Target the effects on body, mind and actions. If you can control these, you can control your stress.

  1. Body:

–          Breathing exercises / retraining – deep belly breathing is a quick way to slow down and calm the body.
–          Progressive Muscle relaxation – working down the body progressively tensing and relaxing the muscles.
–          Consider if caffeine intake plays a role and cut down slowly. The effects of caffeine can be mistaken for anxiety. It is important to wean yourself off caffeine rather than cutting it out completely. Use decaf tea / coffee, cut down on energy drinks, and be aware that many pain killers contain caffeine.
–          Moderate exercise at least 30 minutes most days of the week. This 30 minutes can be broken up across the day also.  An example of moderate exercise would be going for a walk and still being able to hold a conversation.   Make it enjoyable! How many people join a gym in January and but never make use of that membership? Fit whatever exercise you can in with your lifestyle and preferences e.g. cycling, jogging, swimming. You could incorporate a social aspect which is also important for mental health e.g.soccer, dancing, badminton, golf or a brisk walk with a friend / dog. Exercise increases blood flow to the brain and releases endorphins which are our natural anti – depressant and aid sleep. Exercise has a positive impact as it can give us a sense of purpose and boost our self-esteem.

  1. Mind/Thoughts:

–          Stand back, pull back the blinkers and wait a minute.
–          Then…challenge your thoughts.  When stressed, our thinking becomes more negative and it is important to challenge these negative thoughts.

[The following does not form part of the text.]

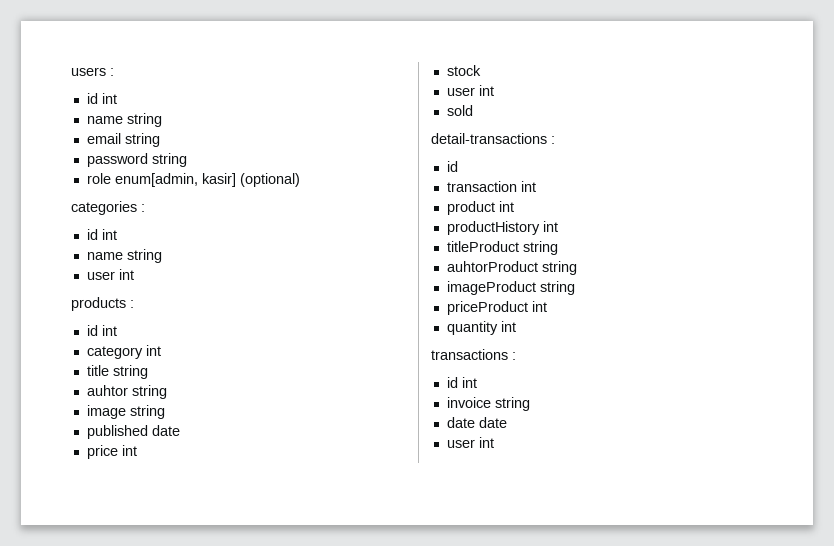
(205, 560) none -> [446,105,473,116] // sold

Use ‘The Big 5 Challenges’: What are the chances?, What is the worst that can happen?, Am I right in thinking this?, What is it worth? (i.e. is life too short to worry about this?), The 5 year rule (i.e. will this matter in 5 years?)
–          Breaking stress up skill: a) Prepare to face stress (plan, use the big 5 challenges, relaxation, exercise) b) Face the stress (take things one step at a time, use your breathing), and c) Review how it went (learn for the next time).

Actions:
–          Face your fears.  It is easier said than done but avoidance worsens stress in the long term and this is the only way for your self-confidence to grow. Remember ‘short-term pain, long-term gain’.
–          Learn to problem solve by taking issues one at a time. Break it down into 7 bite sized stages:

  1. State your problem clearly
  2. Ask what will happen if I don’t solve
  3. Brainstorm solutions
  4. Choose best option by drafting a pros and cons list
  5. Work out plan
  6. Put into action
  7. Review

To manage your stress, remember the 5 Ways of Wellbeing – Be Active, Keep Learning, Connect, Take Notice and Give.

Stress control in 10 words: Face your fears, be more active, watch what you drink.

Remember to maintain a balanced diet, stay hydrated, get quality sleep, limit screen-time and be assertive by saying no.

GIVEN ALL THAT INFORMATION, WHAT ARE YOU GOING TO DO TO LOOK AFTER YOUR WELLBEING?